Los delirios de grandeza nunca estuvieron lejos de la superficie en las mentes de estos hombres. La convicción de ser el instrumento elegido de Dios, un superhombre o acaso la reencarnación de un autócrata previo dominaba su pensamiento. Stalin se creía el vozhd, el líder y maestro de su pueblo. Mussolini se veía como un nuevo César Augusto, llegado para marcar el comienzo de una nueva civilización romana. Hitler creía que él era el gran líder que volvería a colocar a Alemania en el pináculo del poder después de la humillante derrota de la Primera Guerra Mundial. Y en cuanto a Mao… se dice que se consideraba un dios y la  encarnación de la ley.

«Durante la revolución cultural […], miríadas de retratos de Mao mostraban la imagen del presidente directamente inserta en el centro del sol, fenómeno que claramente emergía como respuesta a la campaña para deificar a Mao».

Yan Shanchun, «Painting Mao» en Art and China’s Revolution por Melissa Chiu y Zheng Shengtian (2008)

5. Con vistas a la dominación mundial

El marxismo-leninismo imaginaba el triunfo final del comunismo como el nuevo orden mundial. Stalin promovía el mismo objetivo. Mussolini estaba decidido a crear una nueva ciudad dentro de Roma, llamada EUR, como modelo para el resto del mundo, poblada por el nuevo hombre y la nueva mujer devotos de los ideales fascistas. La oficina de Hitler en Berlín era desmesuradamente grande, para dar la impresión de que él era el amo del mundo. Su nueva ciudad, Germania, fue diseñada como para convertirla en la capital del nuevo mundo, y su Tercer Reich duraría mil años.

El apetito de Mao por el poder lo abarcaba todo. La función de líder supremo de China era insuficiente; él quería enseñorearse de todo el planeta. A ese efecto dijo: «En mi opinión, es necesario unificar el mundo… En el pasado, muchos —entre ellos los mongoles, los romanos en Occidente, Alejandro el Grande, Napoleón y el imperio británico— quisieron unificar el mundo. Hoy, tanto los Estados Unidos como la Unión Soviética quieren unificar el mundo. Hitler también quiso unificar el mundo… pero todos fallaron. Me parece que la posibilidad de unificar el mundo no ha desaparecido… En mi opinión, se puede unificar el mundo». Se dice que él creó un comité de unificación de toda la tierra para supervisar la transición mundial hacia el gobierno chino.

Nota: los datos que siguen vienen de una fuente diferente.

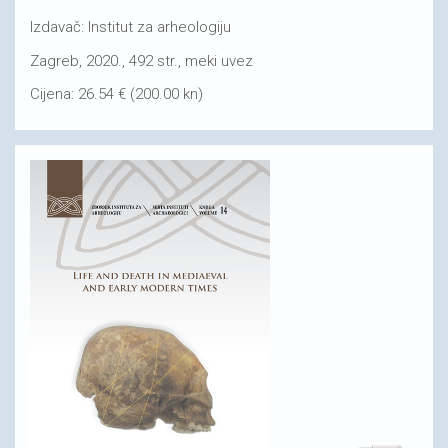
Izdavač: Institut za arheologiju
Zagreb, 2020., 492 str., meki uvez
Cijena: 26.54 € (200.00 kn)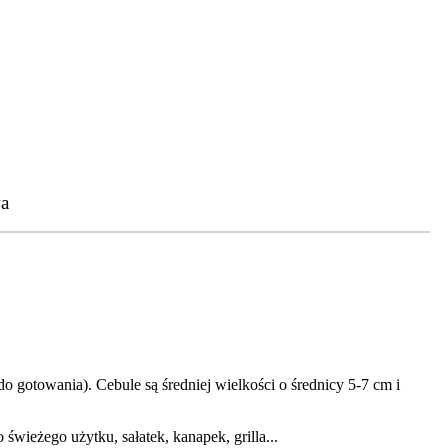
a
 do gotowania). Cebule są średniej wielkości o średnicy 5-7 cm i
wieżego użytku, sałatek, kanapek, grilla...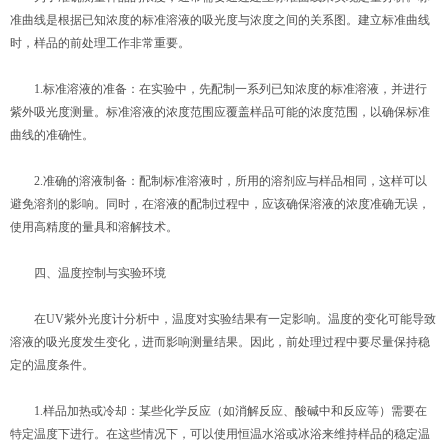
准曲线是根据已知浓度的标准溶液的吸光度与浓度之间的关系图。建立标准曲线
时，样品的前处理工作非常重要。
1.标准溶液的准备：在实验中，先配制一系列已知浓度的标准溶液，并进行
紫外吸光度测量。标准溶液的浓度范围应覆盖样品可能的浓度范围，以确保标准
曲线的准确性。
2.准确的溶液制备：配制标准溶液时，所用的溶剂应与样品相同，这样可以
避免溶剂的影响。同时，在溶液的配制过程中，应该确保溶液的浓度准确无误，
使用高精度的量具和溶解技术。
四、温度控制与实验环境
在UV紫外光度计分析中，温度对实验结果有一定影响。温度的变化可能导致
溶液的吸光度发生变化，进而影响测量结果。因此，前处理过程中要尽量保持稳
定的温度条件。
1.样品加热或冷却：某些化学反应（如消解反应、酸碱中和反应等）需要在
特定温度下进行。在这些情况下，可以使用恒温水浴或冰浴来维持样品的稳定温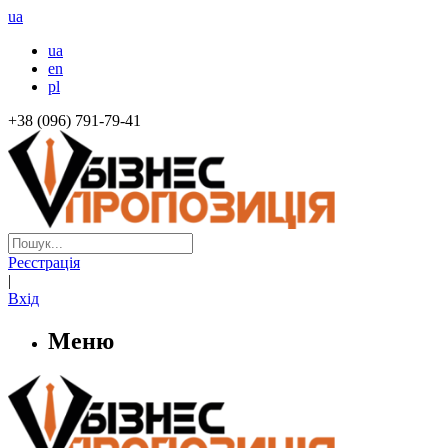
ua
ua
en
pl
+38 (096) 791-79-41
Реєстрація
|
Вхід
Меню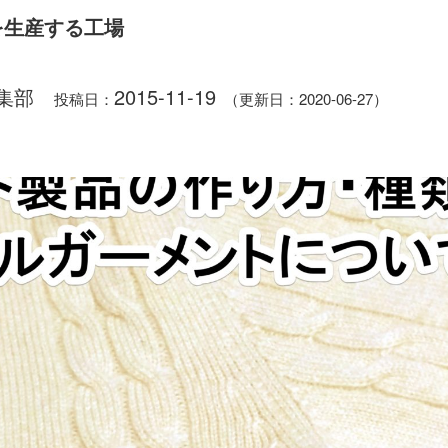
を生産する工場
集部
2015-11-19
投稿日：
（更新日：2020-06-27）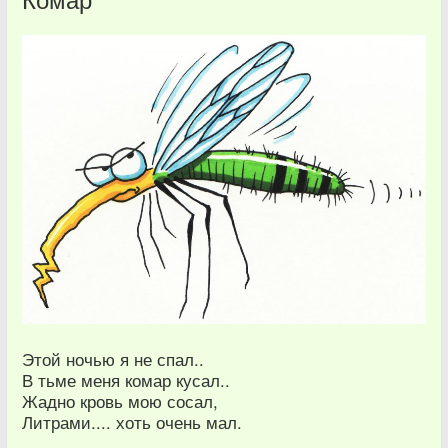
Этой ночью я не спал..
В тьме меня комар кусал..
Жадно кровь мою сосал,
Литрами.... хоть очень мал.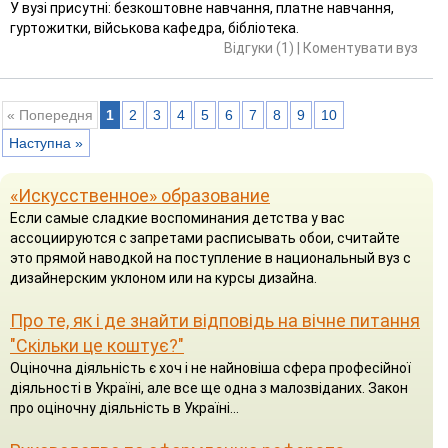
У вузі присутні: безкоштовне навчання, платне навчання,
гуртожитки, військова кафедра, бібліотека.
Відгуки (1)
|
Коментувати вуз
« Попередня
1
2
3
4
5
6
7
8
9
10
Наступна »
«Искусственное» образование
Если самые сладкие воспоминания детства у вас
ассоциируются с запретами расписывать обои, считайте
это прямой наводкой на поступление в национальный вуз с
дизайнерским уклоном или на курсы дизайна.
Про те, як і де знайти відповідь на вічне питання
"Скільки це коштує?"
Оціночна діяльність є хоч і не найновіша сфера професійної
діяльності в Україні, але все ще одна з малозвіданих. Закон
про оціночну діяльність в Україні...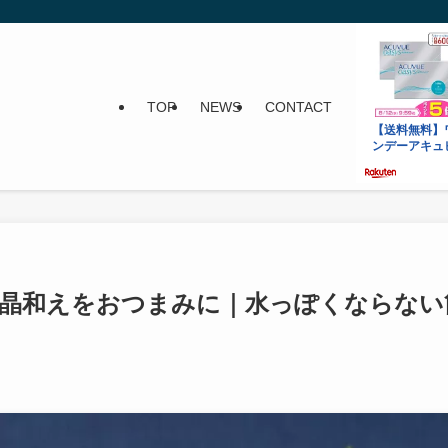
TOP
NEWS
CONTACT
水晶和えをおつまみに｜水っぽくならない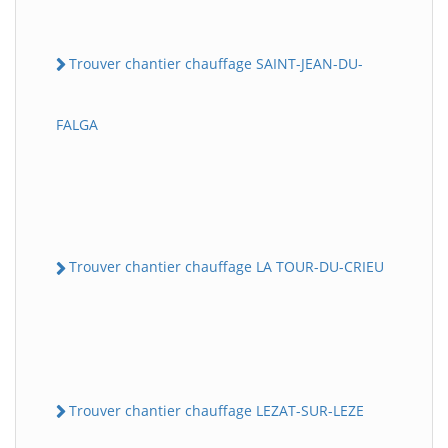
Trouver chantier chauffage SAINT-JEAN-DU-
FALGA
Trouver chantier chauffage LA TOUR-DU-CRIEU
Trouver chantier chauffage LEZAT-SUR-LEZE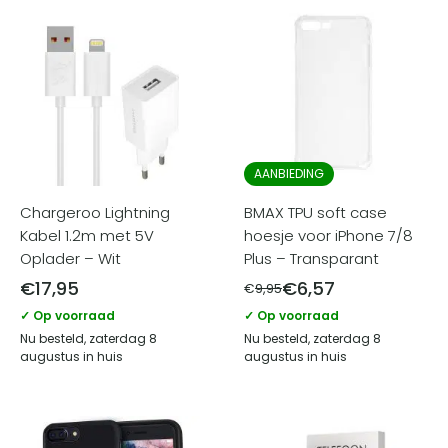
AANBIEDING
Chargeroo Lightning
BMAX TPU soft case
Kabel 1.2m met 5V
hoesje voor iPhone 7/8
Oplader – Wit
Plus – Transparant
€
17,95
€
6,57
€
9,95
✓ Op voorraad
✓ Op voorraad
Nu besteld, zaterdag 8
Nu besteld, zaterdag 8
augustus in huis
augustus in huis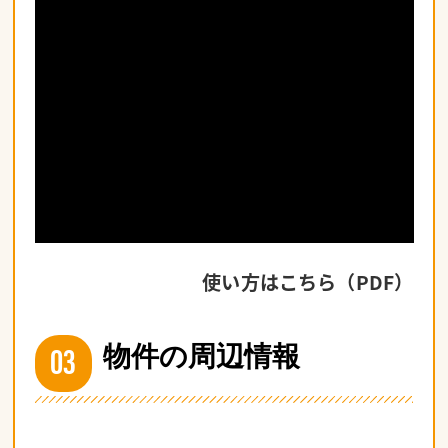
使い方はこちら（PDF）
03
物件の周辺情報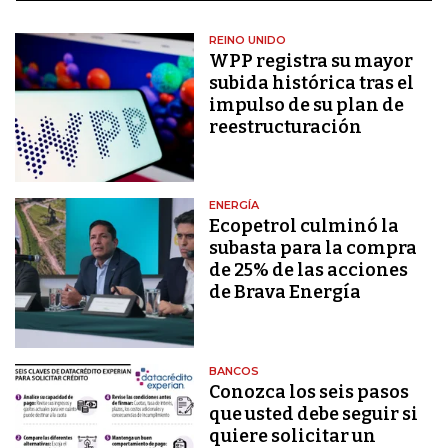
REINO UNIDO
WPP registra su mayor
subida histórica tras el
impulso de su plan de
reestructuración
ENERGÍA
Ecopetrol culminó la
subasta para la compra
de 25% de las acciones
de Brava Energía
BANCOS
Conozca los seis pasos
que usted debe seguir si
quiere solicitar un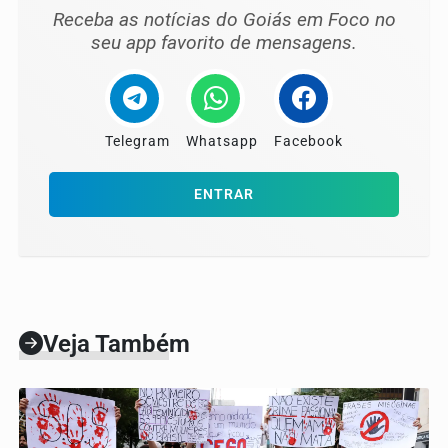
Receba as notícias do Goiás em Foco no
seu app favorito de mensagens.
Telegram
Whatsapp
Facebook
ENTRAR
Veja Também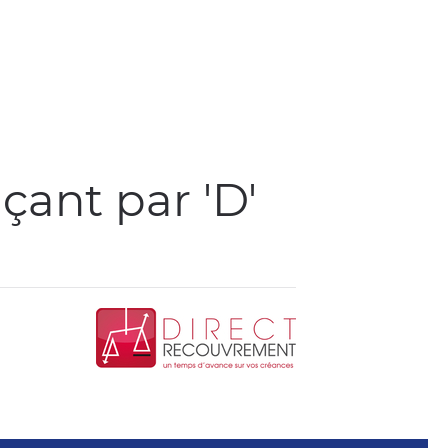
ant par 'D'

Estas cinco características de los totalitaristas son notablemente evidentes en la predicción bíblica referente al autócrata final descrito como «la bestia». Según dicha predicción, este último dictador del mundo gobernará con la ferocidad de un animal salvaje siguiendo la tradición del Imperio Romano de la antigüedad. Se lo describe como una bestia voraz y violenta, con «grandes colmillos de hierro» (véanse Apocalipsis 13:1–4; Daniel 7:7). Se nos dice que otros líderes se someterán voluntariamente a su liderazgo por un breve período, y todas las tribus, lenguas y naciones caerán bajo su dominio (Apocalipsis 17:12–13; 13:7). Su aliado, un gran líder religioso, hará uso de milagros y convencerá a la gente de adorar a esta «bestia» (Apocalipsis 13:11–15). Como otros de sus antecesores, este último dictador se atribuirá divinidad, sentándose como Dios en su templo (2 Tesalonicenses 2:4). Y encabezará un movimiento económico y político de alcance mundial (Apocalipsis 18:11–13).

¿Puede tal cosa suceder? Dada la tendencia actual hacia líderes autócratas, no hay razón para pensar que no. No obstante, a la manera de un famoso comentario a menudo atribuido a Mark Twain, el historiador moderno Timothy Snyder dice: «La historia no se repite, pero instruye».

Viendo ante nosotros los peligros de la tiranía, confiemos en que aceptemos esa instrucción. Cuando semejante dictador final surja, ni usted ni yo habremos de necesitar ignorar su llegada ni participar de su destino.